L’Exilée

 

(Ce récit touchant raconte l'histoire d'une exilée durant la déportation acadienne, histoire fictive mais qui aurait un peu de véracité dans le contexte de l'année 1755 en Acadie)

 

 

Oh! belle inconnue, tu voyages depuis bien longtemps sur ces flots

Qui a pu tant te chagriner pour que tes yeux soient noyés dans tes sanglots

Ton visage est défiguré par une douleur si profonde et tes vêtements sont en lambeaux

Cette tristesse doit provenir d’un chagrin si profond, quel est ce terrible fardeau  

 

 

Cœur déchiré, cœur solitaire qui t’as chagriné autant pour que tu sois si bouleversée

Mais notre étrangère s’écroule sans avoir pu répondre sur la côte elle est tombée

Ses mains sont meurtries par l’usure de ramer et son visage boursouflé de pleurs

Oh!

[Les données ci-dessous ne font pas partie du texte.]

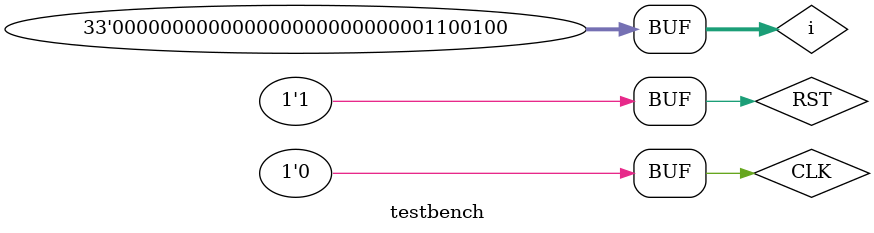
<source format=v>
`timescale 1ns / 1ps
`include "UPDN_COUNTER.v"

module testbench;

	// Inputs
	reg CLK;
	reg RST;

	// Outputs
	wire [3:0] OUT;
	reg [32:0] i;
	// Instantiate the Unit Under Test (UUT)
	UPDN_COUNTER uut (
		.CLK(CLK), 
		.RST(RST), 
		.OUT(OUT)
	);

	initial begin
		// Initialize Inputs
		CLK = 0;
		RST = 0;

		// Wait 100 ns for global reset to finish
		#100;
        
		// Add stimulus here
		
		for(i = 0; i < 100; i = i + 1)begin
			#5 CLK = ~CLK;
			if( i == 3) RST = 1;
		end
	end
      
endmodule


</source>
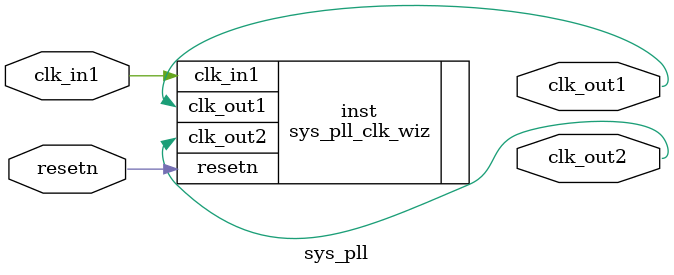
<source format=v>


`timescale 1ps/1ps

(* CORE_GENERATION_INFO = "sys_pll,clk_wiz_v6_0_5_0_0,{component_name=sys_pll,use_phase_alignment=true,use_min_o_jitter=false,use_max_i_jitter=false,use_dyn_phase_shift=false,use_inclk_switchover=false,use_dyn_reconfig=false,enable_axi=0,feedback_source=FDBK_AUTO,PRIMITIVE=MMCM,num_out_clk=2,clkin1_period=10.000,clkin2_period=10.000,use_power_down=false,use_reset=true,use_locked=false,use_inclk_stopped=false,feedback_type=SINGLE,CLOCK_MGR_TYPE=NA,manual_override=false}" *)

module sys_pll 
 (
  // Clock out ports
  output        clk_out1,
  output        clk_out2,
  // Status and control signals
  input         resetn,
 // Clock in ports
  input         clk_in1
 );

  sys_pll_clk_wiz inst
  (
  // Clock out ports  
  .clk_out1(clk_out1),
  .clk_out2(clk_out2),
  // Status and control signals               
  .resetn(resetn), 
 // Clock in ports
  .clk_in1(clk_in1)
  );

endmodule

</source>
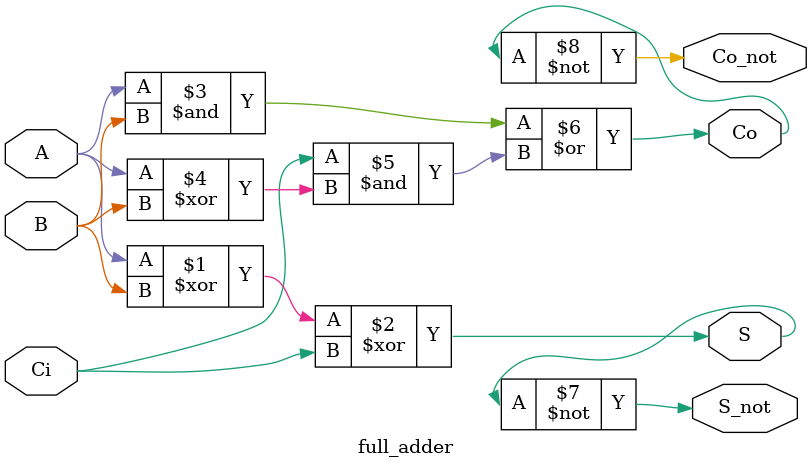
<source format=v>
`timescale 1ns / 1ps

module full_adder (
    input  A, B, Ci,       // Inputs: A, B, and Carry-in
    output S, S_not,        // Outputs: Sum and its complement
    output Co, Co_not       // Outputs: Carry-out and its complement
);
    // Behavioral logic for Sum (S) and Carry-out (Co)
    assign S = A ^ B ^ Ci;  // Sum is the XOR of A, B, and Ci
    assign Co = (A & B) | (Ci & (A ^ B)); // Carry-out logic

    // Complement outputs
    assign S_not = ~S;      // Complement of Sum
    assign Co_not = ~Co;    // Complement of Carry-out
endmodule
</source>
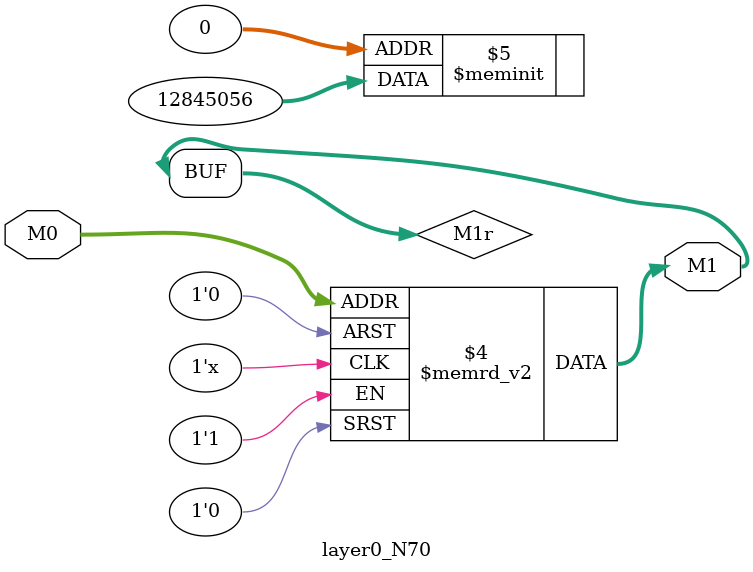
<source format=v>
module layer0_N70 ( input [3:0] M0, output [1:0] M1 );

	(*rom_style = "distributed" *) reg [1:0] M1r;
	assign M1 = M1r;
	always @ (M0) begin
		case (M0)
			4'b0000: M1r = 2'b00;
			4'b1000: M1r = 2'b00;
			4'b0100: M1r = 2'b00;
			4'b1100: M1r = 2'b00;
			4'b0010: M1r = 2'b00;
			4'b1010: M1r = 2'b00;
			4'b0110: M1r = 2'b00;
			4'b1110: M1r = 2'b00;
			4'b0001: M1r = 2'b00;
			4'b1001: M1r = 2'b01;
			4'b0101: M1r = 2'b00;
			4'b1101: M1r = 2'b00;
			4'b0011: M1r = 2'b00;
			4'b1011: M1r = 2'b11;
			4'b0111: M1r = 2'b00;
			4'b1111: M1r = 2'b00;

		endcase
	end
endmodule

</source>
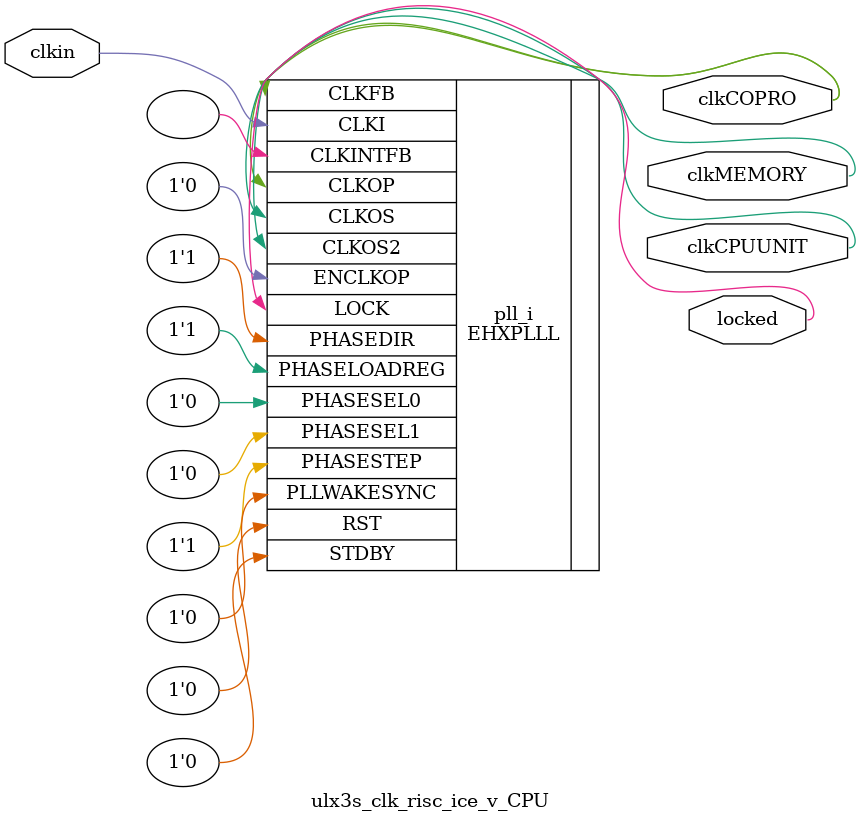
<source format=v>
module ulx3s_clk_risc_ice_v_CPU
(
    input clkin,        // 25 MHz, 0 deg
    output clkCOPRO,    // 50 MHz, 0 deg        // CO-PROCESSORS
    output clkCPUUNIT,  // 50 MHz, 0 deg        // CPU SUBUNITS
    output clkMEMORY,   // 50 MHz, 0 deg     // MEMORY CONTROLLER - BRAM
    output locked
);
(* FREQUENCY_PIN_CLKI="25" *)
(* FREQUENCY_PIN_CLKOP="50" *)
(* FREQUENCY_PIN_CLKOS="50" *)
(* FREQUENCY_PIN_CLKOS2="50" *)
(* FREQUENCY_PIN_CLKOS3="25" *)
(* ICP_CURRENT="12" *) (* LPF_RESISTOR="8" *) (* MFG_ENABLE_FILTEROPAMP="1" *) (* MFG_GMCREF_SEL="2" *)
EHXPLLL #(
        .PLLRST_ENA("DISABLED"),
        .INTFB_WAKE("DISABLED"),
        .STDBY_ENABLE("DISABLED"),
        .DPHASE_SOURCE("DISABLED"),
        .OUTDIVIDER_MUXA("DIVA"),
        .OUTDIVIDER_MUXB("DIVB"),
        .OUTDIVIDER_MUXC("DIVC"),
        .OUTDIVIDER_MUXD("DIVD"),
        .CLKI_DIV(1),
        .CLKOP_ENABLE("ENABLED"),
        .CLKOP_DIV(12),
        .CLKOP_CPHASE(5),
        .CLKOP_FPHASE(0),
        .CLKOS_ENABLE("ENABLED"),
        .CLKOS_DIV(12),
        .CLKOS_CPHASE(5),
        .CLKOS_FPHASE(0),
        .CLKOS2_ENABLE("ENABLED"),
        .CLKOS2_DIV(12),
        .CLKOS2_CPHASE(5),
        .CLKOS2_FPHASE(0),
        .FEEDBK_PATH("CLKOP"),
        .CLKFB_DIV(2)
    ) pll_i (
        .RST(1'b0),
        .STDBY(1'b0),
        .CLKI(clkin),
        .CLKOP(clkCOPRO),
        .CLKOS(clkMEMORY),
        .CLKOS2(clkCPUUNIT),
        .CLKFB(clkCOPRO),
        .CLKINTFB(),
        .PHASESEL0(1'b0),
        .PHASESEL1(1'b0),
        .PHASEDIR(1'b1),
        .PHASESTEP(1'b1),
        .PHASELOADREG(1'b1),
        .PLLWAKESYNC(1'b0),
        .ENCLKOP(1'b0),
        .LOCK(locked)
	);
endmodule

</source>
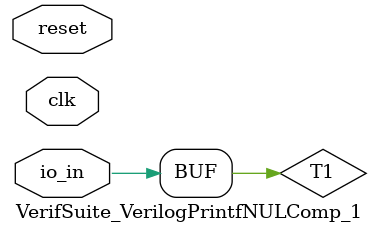
<source format=v>
module VerifSuite_VerilogPrintfNULComp_1(input clk, input reset,
    input  io_in
);

  wire T0;
  wire T1;
  wire[15:0] T2;


  assign T0 = reset ^ 1'h1;
  assign T1 = io_in;

  always @(posedge clk) begin
`ifndef SYNTHESIS
`ifdef PRINTF_COND
    if (`PRINTF_COND)
`endif
      if (T0)
        $fwrite(32'h80000002, "%b\n", T1);
`endif
  end
endmodule


</source>
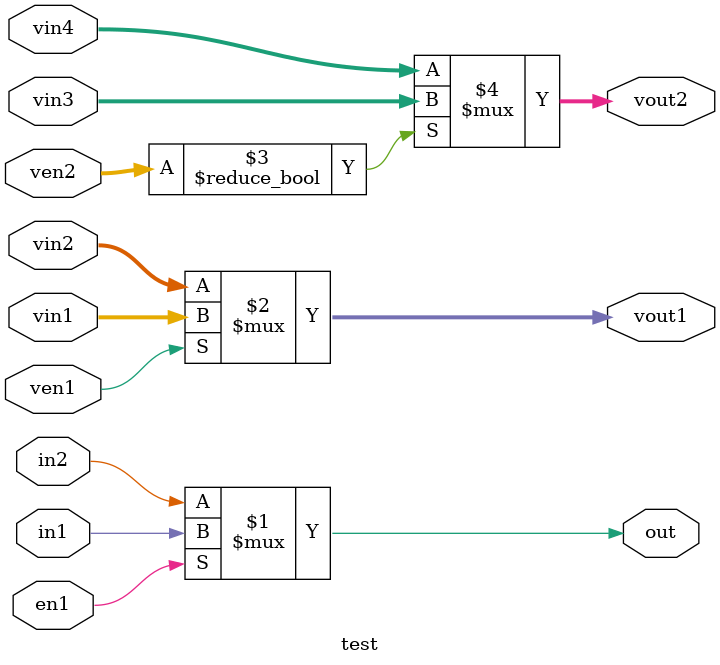
<source format=v>
module test(in1, in2, out,  vin1, vin2, vin3, vin4, vout1, vout2, en1, ven1, ven2);
input in1, in2, en1, ven1;
input [1:0] ven2;
output out;
input [1:0] vin1,  vin2, vin3, vin4;
output [1:0] vout1, vout2;

assign out = en1 ? in1 : in2;
assign vout1 = ven1 ? vin1 : vin2;
assign vout2 = ven2 ? vin3 : vin4;
endmodule

</source>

Toi belle exilée, dis-moi que puis-je faire afin de calmer ta douleur

 

 

Chez moi je l’accueille afin qu’elle mange un peu et qu’elle se repose

 Elle avale gloutonnement sa nourriture, puis sur un lit elle se pose

 Complètement épuisée elle s’endort profondément

 Durant des heures elle reste là allongée et se remet de son épuisement 

 

 

Je l’observe pendant qu’elle dort dans ses pauvres haillons déchirés et mouillés

Qui pouvait être cette étrangère cela me troublait l’esprit, je me sentais tourmenté

Puis elle se réveille  et regarde tout autour de la pièce elle semblait traumatisée

Je l’apaisai tout doucement en lui chuchotant ça va aller ma douce, ça va aller  

 

 

Elle commença son récit de la tragique déportation des siens

Sur des petites embarcations ont été placés tous les miens

 Les enfants, les femmes et les hommes séparés de leurs familles

Que de déchirements et de pleurs ont vécus tous ces gens, quelle tragédie  

 

 

 Cette haine et ce mépris, quelle cruauté venant de ces êtres

Pourquoi ces hommes avaient-ils autant de rancœur  dans leur tête

Qu’avaient donc fait ces pauvres gens pour mériter un sort si terrible

De simples paysans attachés à leur terre, était-ce un rêve si impossible  

 

 

Quel était le crime que de vouloir à tout prix la liberté

Ces gens étaient-ils dépourvus de toute humanité

Le pouvoir de vouloir s’approprier les biens de ces pauvres paysans

Fallait-il en plus les arracher à leur famille et les exiler au-delà de l’océan

 

 

J’écoutai notre pauvre paysanne nous raconter ce récit extrêmement troublant

En la fixant je ne pus retenir mes larmes tant c'était émouvant

Eh! là, elle lança un cri déchirant en disant : Oh! Mère Patrie, Oh! Mon Acadie

 Pourquoi nous avoir abandonnés sur ces flots, pourquoi ce geste de folie

 

 

Et une voix de répondre, oh! belle exilée, ta mère ne t’a pas abandonnée

Elle est encore là dans ton cœur et le demeurera pour l’éternité

Car tout tes descendants qui viendront après toi, connaîtront ton histoire

 Tes enfants marcheront sur ta mère patrie et se rappelleront, tu peux me croire

 

 

Oui un jour ils reviendront, tous ceux qui ont été exilés comme toi, ce sera un grand jour

 Personne ne pourra empêcher ce grand retour, 

Oh! Mon Acadie, mon si grand amour! 

Dans nos cœurs tu règneras et ça pour toujours.